Looking at the spinners Australia have produced since Shane Warne‘s retirement and a handful of them who played alongside or during Warne’s career, they haven’t been conspicuous to world cricket and haven’t been able to sustain the trust showed upon them by delivering at the top most level.

Stuart MacGill of Australia playing his last match before retiring from international cricket on day five of the Second Test match between West Indies and Australia at Sir Vivian Richards Stadium on June 3, 2008 in St. Johns, Antigua and Barbuda. (Photo by Doug Benc/Getty Images)

Stuart Macgill was a decent spinner who bagged 200 odd Test wickets in his career lasting a decade. But whenever he played alongside ‘The Great One’ (Warne), his quality was out there for everyone to see. His leg-spinners spun but, he wasn’t the one who bothered the batsmen even when the pitch had loads on offer for him. But having said all of that, and excluding Warne, in the past two decades, there hasn’t been a spinner from Australia who has bettered Macgill or even got close to him when it came to the longer version of the game.

Coming to another veteran who still plays for the odd franchise here and there, Bradley Hogg – his Test career was cut short to only seven matches, but he did have a good run in One Day Internationals. He was always a clever operator, and his ‘slow left-arm Chinaman’ did serve Australia well towards the latter half of his career. His wrong’uns were deceptive and to be fair to him, even sub-continental batsmen found it hard to tackle him. Yet again, I don’t know how many of you who follow cricket closely would look up to Brad Hogg and his trade and say, “He was a good spinner”.

These two spinners have been by far the “best” after Warne.

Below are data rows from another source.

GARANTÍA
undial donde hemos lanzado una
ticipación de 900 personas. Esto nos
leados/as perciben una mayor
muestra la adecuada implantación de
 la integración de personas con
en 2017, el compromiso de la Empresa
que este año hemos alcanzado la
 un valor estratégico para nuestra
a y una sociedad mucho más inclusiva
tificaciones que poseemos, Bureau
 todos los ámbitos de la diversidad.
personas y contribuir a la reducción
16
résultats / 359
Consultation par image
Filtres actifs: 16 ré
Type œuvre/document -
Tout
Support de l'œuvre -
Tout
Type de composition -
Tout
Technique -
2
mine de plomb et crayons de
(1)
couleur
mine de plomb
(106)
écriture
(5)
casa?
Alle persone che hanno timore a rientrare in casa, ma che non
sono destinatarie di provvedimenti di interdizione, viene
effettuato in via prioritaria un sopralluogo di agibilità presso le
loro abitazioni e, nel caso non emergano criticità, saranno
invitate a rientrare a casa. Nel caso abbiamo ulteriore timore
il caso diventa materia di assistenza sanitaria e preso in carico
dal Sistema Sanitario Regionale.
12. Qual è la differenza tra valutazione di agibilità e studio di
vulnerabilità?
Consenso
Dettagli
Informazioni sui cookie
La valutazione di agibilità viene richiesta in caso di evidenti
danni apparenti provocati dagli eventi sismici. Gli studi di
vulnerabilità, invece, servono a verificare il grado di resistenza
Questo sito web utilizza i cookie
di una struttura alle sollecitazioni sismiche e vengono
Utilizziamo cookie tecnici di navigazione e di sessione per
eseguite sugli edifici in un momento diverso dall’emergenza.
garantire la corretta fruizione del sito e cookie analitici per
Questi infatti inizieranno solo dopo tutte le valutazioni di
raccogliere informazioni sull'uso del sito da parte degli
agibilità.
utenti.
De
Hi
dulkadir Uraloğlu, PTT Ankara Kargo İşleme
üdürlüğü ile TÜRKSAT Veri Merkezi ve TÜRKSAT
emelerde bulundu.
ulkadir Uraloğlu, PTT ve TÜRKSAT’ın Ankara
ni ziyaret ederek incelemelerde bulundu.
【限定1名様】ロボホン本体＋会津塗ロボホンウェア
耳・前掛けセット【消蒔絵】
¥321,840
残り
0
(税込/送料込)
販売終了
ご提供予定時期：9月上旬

I was left baffled whenever Nathan Hauritz got called up for national duty, and the views of many Australian cricket pundits on this ‘below mediocre level’ spinner. I mean, I couldn’t see him do anything other than throw the ball up there and play a game of lottery. There was no use of his body, no pivot to get the drift that Graeme Swann enjoys, and the basic components for a spinner never seemed to follow Hauritz. Probably, you could conclude that, such was the scarcity of spinners in Australian cricket that they didn’t find a better bet than Hauritz during his days.

From one finger spinner to another, Jason Krejza. He was another spinner who was hugely hyped but, you could look at his bowling and say that his flight was his strength and he relied only on it to cause problems. To his credit, he bagged 12 wickets on his debut Test match against possibly the greatest players of spin bowling, India. Yet again, he wasn’t the spinner who could have enjoyed an extended run, nor did he have the qualities to cement a permanent spot in the squad.